Exercise objective: Every word of the data below has to be copied faithfully.

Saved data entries

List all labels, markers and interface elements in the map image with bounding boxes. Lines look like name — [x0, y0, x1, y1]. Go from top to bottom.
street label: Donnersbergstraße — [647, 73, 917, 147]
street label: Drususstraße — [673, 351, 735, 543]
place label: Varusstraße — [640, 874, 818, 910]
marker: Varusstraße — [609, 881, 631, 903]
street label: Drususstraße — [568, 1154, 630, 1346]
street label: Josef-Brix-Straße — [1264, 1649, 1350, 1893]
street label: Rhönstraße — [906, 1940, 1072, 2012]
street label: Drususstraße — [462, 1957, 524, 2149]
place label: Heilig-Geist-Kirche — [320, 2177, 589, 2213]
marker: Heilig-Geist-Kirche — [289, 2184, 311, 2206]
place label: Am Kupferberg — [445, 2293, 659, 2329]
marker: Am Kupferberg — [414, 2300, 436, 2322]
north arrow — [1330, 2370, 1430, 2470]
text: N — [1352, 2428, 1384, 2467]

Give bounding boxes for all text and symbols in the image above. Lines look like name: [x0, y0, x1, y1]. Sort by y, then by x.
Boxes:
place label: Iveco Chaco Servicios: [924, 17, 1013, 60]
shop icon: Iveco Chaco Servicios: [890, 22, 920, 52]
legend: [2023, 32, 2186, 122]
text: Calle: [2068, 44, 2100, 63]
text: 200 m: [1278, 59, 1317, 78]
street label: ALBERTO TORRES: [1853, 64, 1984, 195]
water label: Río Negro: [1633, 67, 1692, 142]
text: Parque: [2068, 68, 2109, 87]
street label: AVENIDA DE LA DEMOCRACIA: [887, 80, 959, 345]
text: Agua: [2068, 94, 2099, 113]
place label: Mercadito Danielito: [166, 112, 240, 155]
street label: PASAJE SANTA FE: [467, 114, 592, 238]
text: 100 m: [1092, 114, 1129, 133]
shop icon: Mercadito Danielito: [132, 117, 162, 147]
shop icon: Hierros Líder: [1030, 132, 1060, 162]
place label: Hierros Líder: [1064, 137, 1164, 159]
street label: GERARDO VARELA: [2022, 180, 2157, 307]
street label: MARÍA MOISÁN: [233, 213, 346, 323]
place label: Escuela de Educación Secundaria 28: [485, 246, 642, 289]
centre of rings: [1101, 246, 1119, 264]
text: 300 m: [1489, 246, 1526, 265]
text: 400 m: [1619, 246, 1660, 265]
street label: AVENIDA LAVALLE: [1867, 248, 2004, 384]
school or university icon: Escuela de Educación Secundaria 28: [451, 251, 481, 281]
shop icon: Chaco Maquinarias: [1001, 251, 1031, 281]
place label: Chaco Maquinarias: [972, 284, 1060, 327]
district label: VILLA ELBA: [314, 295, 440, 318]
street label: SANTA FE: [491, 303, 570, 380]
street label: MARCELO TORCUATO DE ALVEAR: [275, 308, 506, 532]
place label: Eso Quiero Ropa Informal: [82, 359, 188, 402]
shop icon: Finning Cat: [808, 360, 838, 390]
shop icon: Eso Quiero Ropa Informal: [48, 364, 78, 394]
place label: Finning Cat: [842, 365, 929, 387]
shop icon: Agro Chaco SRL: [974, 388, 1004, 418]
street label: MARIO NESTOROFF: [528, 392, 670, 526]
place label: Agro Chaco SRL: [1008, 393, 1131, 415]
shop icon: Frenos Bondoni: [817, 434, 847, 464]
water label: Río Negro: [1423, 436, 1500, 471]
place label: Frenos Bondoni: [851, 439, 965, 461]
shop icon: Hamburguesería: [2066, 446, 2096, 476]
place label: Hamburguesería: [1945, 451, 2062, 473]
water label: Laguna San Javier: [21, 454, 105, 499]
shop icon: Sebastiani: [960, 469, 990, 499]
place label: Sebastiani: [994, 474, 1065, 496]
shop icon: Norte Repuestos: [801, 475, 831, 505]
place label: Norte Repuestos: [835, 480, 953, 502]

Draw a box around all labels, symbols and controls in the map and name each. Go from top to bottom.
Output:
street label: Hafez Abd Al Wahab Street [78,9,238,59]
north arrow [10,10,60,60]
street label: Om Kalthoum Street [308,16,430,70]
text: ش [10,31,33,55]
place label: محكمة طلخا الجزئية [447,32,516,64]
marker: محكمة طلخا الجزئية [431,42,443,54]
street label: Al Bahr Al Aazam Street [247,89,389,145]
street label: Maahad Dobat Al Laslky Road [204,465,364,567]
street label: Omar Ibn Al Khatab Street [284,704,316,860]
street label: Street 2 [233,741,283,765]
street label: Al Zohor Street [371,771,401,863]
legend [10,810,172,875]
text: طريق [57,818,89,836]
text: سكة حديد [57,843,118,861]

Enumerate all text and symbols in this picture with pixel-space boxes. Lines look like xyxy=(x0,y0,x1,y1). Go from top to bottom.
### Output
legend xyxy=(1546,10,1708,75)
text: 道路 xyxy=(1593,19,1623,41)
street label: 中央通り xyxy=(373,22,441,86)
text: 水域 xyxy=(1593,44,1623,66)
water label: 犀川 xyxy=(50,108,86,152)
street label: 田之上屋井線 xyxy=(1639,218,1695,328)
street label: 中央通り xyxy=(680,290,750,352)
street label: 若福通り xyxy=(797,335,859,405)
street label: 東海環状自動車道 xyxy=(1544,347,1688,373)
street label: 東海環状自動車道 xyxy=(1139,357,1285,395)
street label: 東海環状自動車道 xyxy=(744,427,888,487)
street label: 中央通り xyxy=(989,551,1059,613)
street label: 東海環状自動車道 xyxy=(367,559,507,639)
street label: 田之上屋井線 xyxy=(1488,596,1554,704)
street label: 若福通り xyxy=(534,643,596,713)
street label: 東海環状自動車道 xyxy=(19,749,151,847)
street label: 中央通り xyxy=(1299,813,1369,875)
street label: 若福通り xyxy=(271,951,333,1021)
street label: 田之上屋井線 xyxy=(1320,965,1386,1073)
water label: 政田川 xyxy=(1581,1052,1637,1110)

Your solution:
List all labels, markers and interface elements in the map image with bounding boxes. Lines look like name — [x0, y0, x1, y1]. Go from top to bottom.
street label: Donnersbergstraße — [647, 73, 917, 147]
street label: Drususstraße — [673, 351, 735, 543]
place label: Varusstraße — [640, 874, 818, 910]
marker: Varusstraße — [609, 881, 631, 903]
street label: Drususstraße — [568, 1154, 630, 1346]
street label: Josef-Brix-Straße — [1264, 1649, 1350, 1893]
street label: Rhönstraße — [906, 1940, 1072, 2012]
street label: Drususstraße — [462, 1957, 524, 2149]
place label: Heilig-Geist-Kirche — [320, 2177, 589, 2213]
marker: Heilig-Geist-Kirche — [289, 2184, 311, 2206]
place label: Am Kupferberg — [445, 2293, 659, 2329]
marker: Am Kupferberg — [414, 2300, 436, 2322]
north arrow — [1330, 2370, 1430, 2470]
text: N — [1352, 2428, 1384, 2467]

Give bounding boxes for all text and symbols in the image above. Lines look like name: [x0, y0, x1, y1]. Sort by y, then by x.
Boxes:
place label: Iveco Chaco Servicios: [924, 17, 1013, 60]
shop icon: Iveco Chaco Servicios: [890, 22, 920, 52]
legend: [2023, 32, 2186, 122]
text: Calle: [2068, 44, 2100, 63]
text: 200 m: [1278, 59, 1317, 78]
street label: ALBERTO TORRES: [1853, 64, 1984, 195]
water label: Río Negro: [1633, 67, 1692, 142]
text: Parque: [2068, 68, 2109, 87]
street label: AVENIDA DE LA DEMOCRACIA: [887, 80, 959, 345]
text: Agua: [2068, 94, 2099, 113]
place label: Mercadito Danielito: [166, 112, 240, 155]
street label: PASAJE SANTA FE: [467, 114, 592, 238]
text: 100 m: [1092, 114, 1129, 133]
shop icon: Mercadito Danielito: [132, 117, 162, 147]
shop icon: Hierros Líder: [1030, 132, 1060, 162]
place label: Hierros Líder: [1064, 137, 1164, 159]
street label: GERARDO VARELA: [2022, 180, 2157, 307]
street label: MARÍA MOISÁN: [233, 213, 346, 323]
place label: Escuela de Educación Secundaria 28: [485, 246, 642, 289]
centre of rings: [1101, 246, 1119, 264]
text: 300 m: [1489, 246, 1526, 265]
text: 400 m: [1619, 246, 1660, 265]
street label: AVENIDA LAVALLE: [1867, 248, 2004, 384]
school or university icon: Escuela de Educación Secundaria 28: [451, 251, 481, 281]
shop icon: Chaco Maquinarias: [1001, 251, 1031, 281]
place label: Chaco Maquinarias: [972, 284, 1060, 327]
district label: VILLA ELBA: [314, 295, 440, 318]
street label: SANTA FE: [491, 303, 570, 380]
street label: MARCELO TORCUATO DE ALVEAR: [275, 308, 506, 532]
place label: Eso Quiero Ropa Informal: [82, 359, 188, 402]
shop icon: Finning Cat: [808, 360, 838, 390]
shop icon: Eso Quiero Ropa Informal: [48, 364, 78, 394]
place label: Finning Cat: [842, 365, 929, 387]
shop icon: Agro Chaco SRL: [974, 388, 1004, 418]
street label: MARIO NESTOROFF: [528, 392, 670, 526]
place label: Agro Chaco SRL: [1008, 393, 1131, 415]
shop icon: Frenos Bondoni: [817, 434, 847, 464]
water label: Río Negro: [1423, 436, 1500, 471]
place label: Frenos Bondoni: [851, 439, 965, 461]
shop icon: Hamburguesería: [2066, 446, 2096, 476]
place label: Hamburguesería: [1945, 451, 2062, 473]
water label: Laguna San Javier: [21, 454, 105, 499]
shop icon: Sebastiani: [960, 469, 990, 499]
place label: Sebastiani: [994, 474, 1065, 496]
shop icon: Norte Repuestos: [801, 475, 831, 505]
place label: Norte Repuestos: [835, 480, 953, 502]

Draw a box around all labels, symbols and controls in the map and name each. Go from top to bottom.
Output:
street label: Hafez Abd Al Wahab Street [78,9,238,59]
north arrow [10,10,60,60]
street label: Om Kalthoum Street [308,16,430,70]
text: ش [10,31,33,55]
place label: محكمة طلخا الجزئية [447,32,516,64]
marker: محكمة طلخا الجزئية [431,42,443,54]
street label: Al Bahr Al Aazam Street [247,89,389,145]
street label: Maahad Dobat Al Laslky Road [204,465,364,567]
street label: Omar Ibn Al Khatab Street [284,704,316,860]
street label: Street 2 [233,741,283,765]
street label: Al Zohor Street [371,771,401,863]
legend [10,810,172,875]
text: طريق [57,818,89,836]
text: سكة حديد [57,843,118,861]

Enumerate all text and symbols in this picture with pixel-space boxes. Lines look like xyxy=(x0,y0,x1,y1). Go from top to bottom.
### Output
legend xyxy=(1546,10,1708,75)
text: 道路 xyxy=(1593,19,1623,41)
street label: 中央通り xyxy=(373,22,441,86)
text: 水域 xyxy=(1593,44,1623,66)
water label: 犀川 xyxy=(50,108,86,152)
street label: 田之上屋井線 xyxy=(1639,218,1695,328)
street label: 中央通り xyxy=(680,290,750,352)
street label: 若福通り xyxy=(797,335,859,405)
street label: 東海環状自動車道 xyxy=(1544,347,1688,373)
street label: 東海環状自動車道 xyxy=(1139,357,1285,395)
street label: 東海環状自動車道 xyxy=(744,427,888,487)
street label: 中央通り xyxy=(989,551,1059,613)
street label: 東海環状自動車道 xyxy=(367,559,507,639)
street label: 田之上屋井線 xyxy=(1488,596,1554,704)
street label: 若福通り xyxy=(534,643,596,713)
street label: 東海環状自動車道 xyxy=(19,749,151,847)
street label: 中央通り xyxy=(1299,813,1369,875)
street label: 若福通り xyxy=(271,951,333,1021)
street label: 田之上屋井線 xyxy=(1320,965,1386,1073)
water label: 政田川 xyxy=(1581,1052,1637,1110)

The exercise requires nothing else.